Carboxylesterase 1 Protects Against Liver Injury and Is Regulated by Hepatocyte Nuclear Factor 4α

Alcoholic liver disease (ALD) is a leading cause of alcohol‐related mortality worldwide. Liver cirrhosis is the 12th leading cause of death in the US, with a total of 36,427 deaths in 2013, 49.8% of which are related to alcohol. So far, the mechanism underlying the pathogenesis of ALD is not fully understood. In addition, pharmacological interventions for ALD remain limited and less effective. In the present study, we show that both hepatocyte nuclear factor a (HNF4α) and carboxylesterase 1 (CES1) are markedly reduced in patients with alcoholic steatohepatitis. Alcohol represses both HNF4α and CES1 expression in primary hepatocytes. We further show that HNF4α controls CES1 expression by directly binding to the proximal promoter of CES1. Global inactivation of CES1 causes alcohol‐ or methionine and choline deficient (MCD) diet‐induced liver inflammation, likely as a result of elevated levels of hepatic acetaldehyde, reactive oxygen species and mitochondrial dysfunctions. Knockdown of hepatic CES1 causes ethanol‐induced steatohepatitis. Our data indicate that the HNF4α‐CES1 pathway plays a crucial role in protection against the pathogenesis of ALD. Targeting hepatic CES1 may be a plausible strategy for treatment of ALD.

■ Supplied information
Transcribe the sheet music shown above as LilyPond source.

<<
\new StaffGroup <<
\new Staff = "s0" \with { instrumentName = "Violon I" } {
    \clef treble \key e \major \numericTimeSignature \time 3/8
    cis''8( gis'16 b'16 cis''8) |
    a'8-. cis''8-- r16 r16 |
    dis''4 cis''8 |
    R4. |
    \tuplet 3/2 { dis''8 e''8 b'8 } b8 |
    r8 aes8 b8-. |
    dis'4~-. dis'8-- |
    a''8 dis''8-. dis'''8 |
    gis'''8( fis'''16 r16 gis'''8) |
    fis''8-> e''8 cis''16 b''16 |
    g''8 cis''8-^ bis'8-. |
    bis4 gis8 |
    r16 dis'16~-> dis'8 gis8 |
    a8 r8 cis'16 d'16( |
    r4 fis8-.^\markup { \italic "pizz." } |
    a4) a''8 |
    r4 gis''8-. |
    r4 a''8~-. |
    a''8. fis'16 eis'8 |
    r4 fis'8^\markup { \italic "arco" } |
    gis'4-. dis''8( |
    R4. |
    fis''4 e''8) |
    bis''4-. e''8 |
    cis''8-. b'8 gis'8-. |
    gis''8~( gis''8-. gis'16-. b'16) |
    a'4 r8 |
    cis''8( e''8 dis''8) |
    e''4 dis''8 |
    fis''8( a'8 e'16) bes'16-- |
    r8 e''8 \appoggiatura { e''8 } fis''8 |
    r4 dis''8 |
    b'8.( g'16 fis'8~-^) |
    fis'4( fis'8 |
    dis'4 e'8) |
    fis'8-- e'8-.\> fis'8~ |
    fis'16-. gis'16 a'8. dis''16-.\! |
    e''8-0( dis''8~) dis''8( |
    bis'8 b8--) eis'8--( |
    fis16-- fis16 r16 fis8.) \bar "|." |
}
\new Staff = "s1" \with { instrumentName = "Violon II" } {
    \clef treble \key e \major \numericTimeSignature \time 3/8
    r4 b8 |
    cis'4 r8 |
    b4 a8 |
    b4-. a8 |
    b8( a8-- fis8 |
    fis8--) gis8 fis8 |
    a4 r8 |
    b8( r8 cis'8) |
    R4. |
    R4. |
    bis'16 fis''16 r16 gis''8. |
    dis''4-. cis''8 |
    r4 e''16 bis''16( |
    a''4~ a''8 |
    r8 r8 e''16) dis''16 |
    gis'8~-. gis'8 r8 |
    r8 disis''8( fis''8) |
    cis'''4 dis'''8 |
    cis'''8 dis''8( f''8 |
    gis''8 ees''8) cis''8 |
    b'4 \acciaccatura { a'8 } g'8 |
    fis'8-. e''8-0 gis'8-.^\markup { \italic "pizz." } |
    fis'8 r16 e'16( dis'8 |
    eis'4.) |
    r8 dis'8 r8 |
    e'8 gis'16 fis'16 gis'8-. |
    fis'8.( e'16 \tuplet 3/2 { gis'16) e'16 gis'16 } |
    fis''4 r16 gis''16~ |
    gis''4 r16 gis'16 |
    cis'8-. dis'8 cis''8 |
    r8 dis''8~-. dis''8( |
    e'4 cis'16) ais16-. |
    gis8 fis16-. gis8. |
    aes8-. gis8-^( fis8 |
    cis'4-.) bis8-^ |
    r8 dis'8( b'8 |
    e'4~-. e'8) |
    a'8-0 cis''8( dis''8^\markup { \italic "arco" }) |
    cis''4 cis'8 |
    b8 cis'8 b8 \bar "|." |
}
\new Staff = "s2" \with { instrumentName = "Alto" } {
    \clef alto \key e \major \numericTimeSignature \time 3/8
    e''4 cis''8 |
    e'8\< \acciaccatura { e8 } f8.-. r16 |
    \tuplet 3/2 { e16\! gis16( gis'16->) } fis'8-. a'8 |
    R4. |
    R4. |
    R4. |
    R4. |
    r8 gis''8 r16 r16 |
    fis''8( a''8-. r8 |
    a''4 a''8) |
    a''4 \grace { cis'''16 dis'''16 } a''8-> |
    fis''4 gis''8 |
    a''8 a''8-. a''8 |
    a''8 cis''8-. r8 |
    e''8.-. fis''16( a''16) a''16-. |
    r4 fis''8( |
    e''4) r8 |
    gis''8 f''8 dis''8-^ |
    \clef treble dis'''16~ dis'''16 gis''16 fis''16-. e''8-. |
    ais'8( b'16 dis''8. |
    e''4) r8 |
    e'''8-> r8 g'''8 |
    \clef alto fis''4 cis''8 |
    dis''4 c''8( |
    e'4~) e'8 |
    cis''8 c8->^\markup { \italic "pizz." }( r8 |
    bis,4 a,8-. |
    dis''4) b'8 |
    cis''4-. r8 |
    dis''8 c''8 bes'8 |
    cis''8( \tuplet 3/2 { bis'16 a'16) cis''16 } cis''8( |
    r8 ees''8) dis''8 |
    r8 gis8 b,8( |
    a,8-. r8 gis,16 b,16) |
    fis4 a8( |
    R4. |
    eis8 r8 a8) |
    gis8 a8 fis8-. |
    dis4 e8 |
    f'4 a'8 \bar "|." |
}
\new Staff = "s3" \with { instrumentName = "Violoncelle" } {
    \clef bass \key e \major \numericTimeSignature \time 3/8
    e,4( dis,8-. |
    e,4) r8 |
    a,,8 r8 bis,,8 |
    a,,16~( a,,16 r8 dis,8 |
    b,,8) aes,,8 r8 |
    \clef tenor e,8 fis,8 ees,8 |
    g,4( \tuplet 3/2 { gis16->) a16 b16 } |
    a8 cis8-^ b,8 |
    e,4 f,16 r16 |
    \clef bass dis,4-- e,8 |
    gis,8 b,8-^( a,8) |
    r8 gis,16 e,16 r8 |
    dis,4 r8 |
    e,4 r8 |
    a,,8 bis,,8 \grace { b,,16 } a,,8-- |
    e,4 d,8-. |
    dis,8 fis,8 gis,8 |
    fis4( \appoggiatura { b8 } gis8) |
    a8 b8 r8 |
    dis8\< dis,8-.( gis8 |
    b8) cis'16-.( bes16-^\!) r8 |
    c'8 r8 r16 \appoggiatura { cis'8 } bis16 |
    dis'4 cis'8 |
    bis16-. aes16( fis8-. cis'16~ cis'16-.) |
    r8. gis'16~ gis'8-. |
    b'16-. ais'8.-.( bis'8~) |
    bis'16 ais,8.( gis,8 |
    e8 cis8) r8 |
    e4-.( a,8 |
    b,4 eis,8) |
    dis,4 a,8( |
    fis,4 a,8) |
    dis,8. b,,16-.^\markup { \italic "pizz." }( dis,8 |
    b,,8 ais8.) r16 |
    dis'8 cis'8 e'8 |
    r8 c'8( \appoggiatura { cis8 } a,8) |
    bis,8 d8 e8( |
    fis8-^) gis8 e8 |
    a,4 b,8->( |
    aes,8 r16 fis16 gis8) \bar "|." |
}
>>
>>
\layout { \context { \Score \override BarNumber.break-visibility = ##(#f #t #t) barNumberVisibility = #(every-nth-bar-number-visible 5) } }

■ Exercise instructions
Answer these questions from the abstract on carboxylesterase 1 and liver injury:
1. How many deaths from liver cirrhosis were there in the US in 2013?
2. Which two proteins are markedly reduced in patients with alcoholic steatohepatitis?
3. What does knockdown of hepatic CES1 cause?
The items stand apart from the abstract on carboxylesterase 1 and liver injury and are not part of it.

■ Response
1. 36,427
2. HNF4α and CES1
3. Ethanol-induced steatohepatitis